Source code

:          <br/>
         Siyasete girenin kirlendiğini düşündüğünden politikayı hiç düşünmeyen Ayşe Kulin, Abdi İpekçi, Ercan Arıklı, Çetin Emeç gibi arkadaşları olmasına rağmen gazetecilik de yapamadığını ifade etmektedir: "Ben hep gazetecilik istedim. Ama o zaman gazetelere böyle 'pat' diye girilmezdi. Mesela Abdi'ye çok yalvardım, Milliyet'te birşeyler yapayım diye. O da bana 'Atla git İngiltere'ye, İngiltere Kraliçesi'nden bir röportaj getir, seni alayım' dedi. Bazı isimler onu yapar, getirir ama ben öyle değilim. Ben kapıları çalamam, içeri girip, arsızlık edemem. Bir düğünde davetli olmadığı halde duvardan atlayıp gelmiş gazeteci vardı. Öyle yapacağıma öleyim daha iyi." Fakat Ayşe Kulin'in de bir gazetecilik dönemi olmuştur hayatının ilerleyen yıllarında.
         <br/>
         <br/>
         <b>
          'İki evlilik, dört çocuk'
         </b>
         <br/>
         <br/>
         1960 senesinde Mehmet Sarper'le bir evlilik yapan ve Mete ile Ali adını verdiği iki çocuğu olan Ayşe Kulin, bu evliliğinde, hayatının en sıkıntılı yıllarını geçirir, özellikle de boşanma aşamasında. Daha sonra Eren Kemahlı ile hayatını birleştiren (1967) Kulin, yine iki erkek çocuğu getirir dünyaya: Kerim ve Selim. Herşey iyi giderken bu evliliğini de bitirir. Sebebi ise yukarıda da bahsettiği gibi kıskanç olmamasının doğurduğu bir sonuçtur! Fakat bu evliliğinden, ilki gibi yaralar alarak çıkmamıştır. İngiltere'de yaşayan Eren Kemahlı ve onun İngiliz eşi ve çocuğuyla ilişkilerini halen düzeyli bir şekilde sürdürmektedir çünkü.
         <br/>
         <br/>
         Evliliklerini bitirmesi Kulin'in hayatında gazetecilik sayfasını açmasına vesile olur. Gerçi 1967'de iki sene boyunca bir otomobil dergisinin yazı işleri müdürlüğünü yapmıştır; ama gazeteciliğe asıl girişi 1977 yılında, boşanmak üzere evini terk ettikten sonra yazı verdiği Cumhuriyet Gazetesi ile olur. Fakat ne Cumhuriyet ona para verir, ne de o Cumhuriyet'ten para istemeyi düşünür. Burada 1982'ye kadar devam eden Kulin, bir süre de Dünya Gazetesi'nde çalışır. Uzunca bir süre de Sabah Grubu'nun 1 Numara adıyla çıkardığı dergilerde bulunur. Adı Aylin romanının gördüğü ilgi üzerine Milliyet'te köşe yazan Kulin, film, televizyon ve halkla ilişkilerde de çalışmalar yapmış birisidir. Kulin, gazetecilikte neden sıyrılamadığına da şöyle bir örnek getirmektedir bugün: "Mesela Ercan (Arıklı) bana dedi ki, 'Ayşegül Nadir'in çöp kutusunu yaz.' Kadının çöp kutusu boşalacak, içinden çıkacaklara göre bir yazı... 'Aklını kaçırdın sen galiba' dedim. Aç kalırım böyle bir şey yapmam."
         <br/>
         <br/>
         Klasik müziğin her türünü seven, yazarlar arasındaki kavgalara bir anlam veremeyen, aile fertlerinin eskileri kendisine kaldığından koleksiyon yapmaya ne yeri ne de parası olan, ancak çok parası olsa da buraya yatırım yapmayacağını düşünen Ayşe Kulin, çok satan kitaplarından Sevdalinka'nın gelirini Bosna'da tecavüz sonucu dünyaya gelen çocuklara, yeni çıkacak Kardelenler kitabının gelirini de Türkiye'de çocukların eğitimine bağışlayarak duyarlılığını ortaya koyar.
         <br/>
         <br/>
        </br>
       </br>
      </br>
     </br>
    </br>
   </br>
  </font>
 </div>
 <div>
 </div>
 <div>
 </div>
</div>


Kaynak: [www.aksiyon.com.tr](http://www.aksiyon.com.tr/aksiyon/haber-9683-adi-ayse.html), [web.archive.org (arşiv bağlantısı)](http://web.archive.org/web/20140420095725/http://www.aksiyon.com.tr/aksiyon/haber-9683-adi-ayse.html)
== == ==
JOB: An exact copy of the data is needed.

SOLUTION FOR THIS PROBLEM:
Source code

:          <br/>
         Siyasete girenin kirlendiğini düşündüğünden politikayı hiç düşünmeyen Ayşe Kulin, Abdi İpekçi, Ercan Arıklı, Çetin Emeç gibi arkadaşları olmasına rağmen gazetecilik de yapamadığını ifade etmektedir: "Ben hep gazetecilik istedim. Ama o zaman gazetelere böyle 'pat' diye girilmezdi. Mesela Abdi'ye çok yalvardım, Milliyet'te birşeyler yapayım diye. O da bana 'Atla git İngiltere'ye, İngiltere Kraliçesi'nden bir röportaj getir, seni alayım' dedi. Bazı isimler onu yapar, getirir ama ben öyle değilim. Ben kapıları çalamam, içeri girip, arsızlık edemem. Bir düğünde davetli olmadığı halde duvardan atlayıp gelmiş gazeteci vardı. Öyle yapacağıma öleyim daha iyi." Fakat Ayşe Kulin'in de bir gazetecilik dönemi olmuştur hayatının ilerleyen yıllarında.
         <br/>
         <br/>
         <b>
          'İki evlilik, dört çocuk'
         </b>
         <br/>
         <br/>
         1960 senesinde Mehmet Sarper'le bir evlilik yapan ve Mete ile Ali adını verdiği iki çocuğu olan Ayşe Kulin, bu evliliğinde, hayatının en sıkıntılı yıllarını geçirir, özellikle de boşanma aşamasında. Daha sonra Eren Kemahlı ile hayatını birleştiren (1967) Kulin, yine iki erkek çocuğu getirir dünyaya: Kerim ve Selim. Herşey iyi giderken bu evliliğini de bitirir. Sebebi ise yukarıda da bahsettiği gibi kıskanç olmamasının doğurduğu bir sonuçtur! Fakat bu evliliğinden, ilki gibi yaralar alarak çıkmamıştır. İngiltere'de yaşayan Eren Kemahlı ve onun İngiliz eşi ve çocuğuyla ilişkilerini halen düzeyli bir şekilde sürdürmektedir çünkü.
         <br/>
         <br/>
         Evliliklerini bitirmesi Kulin'in hayatında gazetecilik sayfasını açmasına vesile olur. Gerçi 1967'de iki sene boyunca bir otomobil dergisinin yazı işleri müdürlüğünü yapmıştır; ama gazeteciliğe asıl girişi 1977 yılında, boşanmak üzere evini terk ettikten sonra yazı verdiği Cumhuriyet Gazetesi ile olur. Fakat ne Cumhuriyet ona para verir, ne de o Cumhuriyet'ten para istemeyi düşünür. Burada 1982'ye kadar devam eden Kulin, bir süre de Dünya Gazetesi'nde çalışır. Uzunca bir süre de Sabah Grubu'nun 1 Numara adıyla çıkardığı dergilerde bulunur. Adı Aylin romanının gördüğü ilgi üzerine Milliyet'te köşe yazan Kulin, film, televizyon ve halkla ilişkilerde de çalışmalar yapmış birisidir. Kulin, gazetecilikte neden sıyrılamadığına da şöyle bir örnek getirmektedir bugün: "Mesela Ercan (Arıklı) bana dedi ki, 'Ayşegül Nadir'in çöp kutusunu yaz.' Kadının çöp kutusu boşalacak, içinden çıkacaklara göre bir yazı... 'Aklını kaçırdın sen galiba' dedim. Aç kalırım böyle bir şey yapmam."
         <br/>
         <br/>
         Klasik müziğin her türünü seven, yazarlar arasındaki kavgalara bir anlam veremeyen, aile fertlerinin eskileri kendisine kaldığından koleksiyon yapmaya ne yeri ne de parası olan, ancak çok parası olsa da buraya yatırım yapmayacağını düşünen Ayşe Kulin, çok satan kitaplarından Sevdalinka'nın gelirini Bosna'da tecavüz sonucu dünyaya gelen çocuklara, yeni çıkacak Kardelenler kitabının gelirini de Türkiye'de çocukların eğitimine bağışlayarak duyarlılığını ortaya koyar.
         <br/>
         <br/>
        </br>
       </br>
      </br>
     </br>
    </br>
   </br>
  </font>
 </div>
 <div>
 </div>
 <div>
 </div>
</div>


Kaynak: [www.aksiyon.com.tr](http://www.aksiyon.com.tr/aksiyon/haber-9683-adi-ayse.html), [web.archive.org (arşiv bağlantısı)](http://web.archive.org/web/20140420095725/http://www.aksiyon.com.tr/aksiyon/haber-9683-adi-ayse.html)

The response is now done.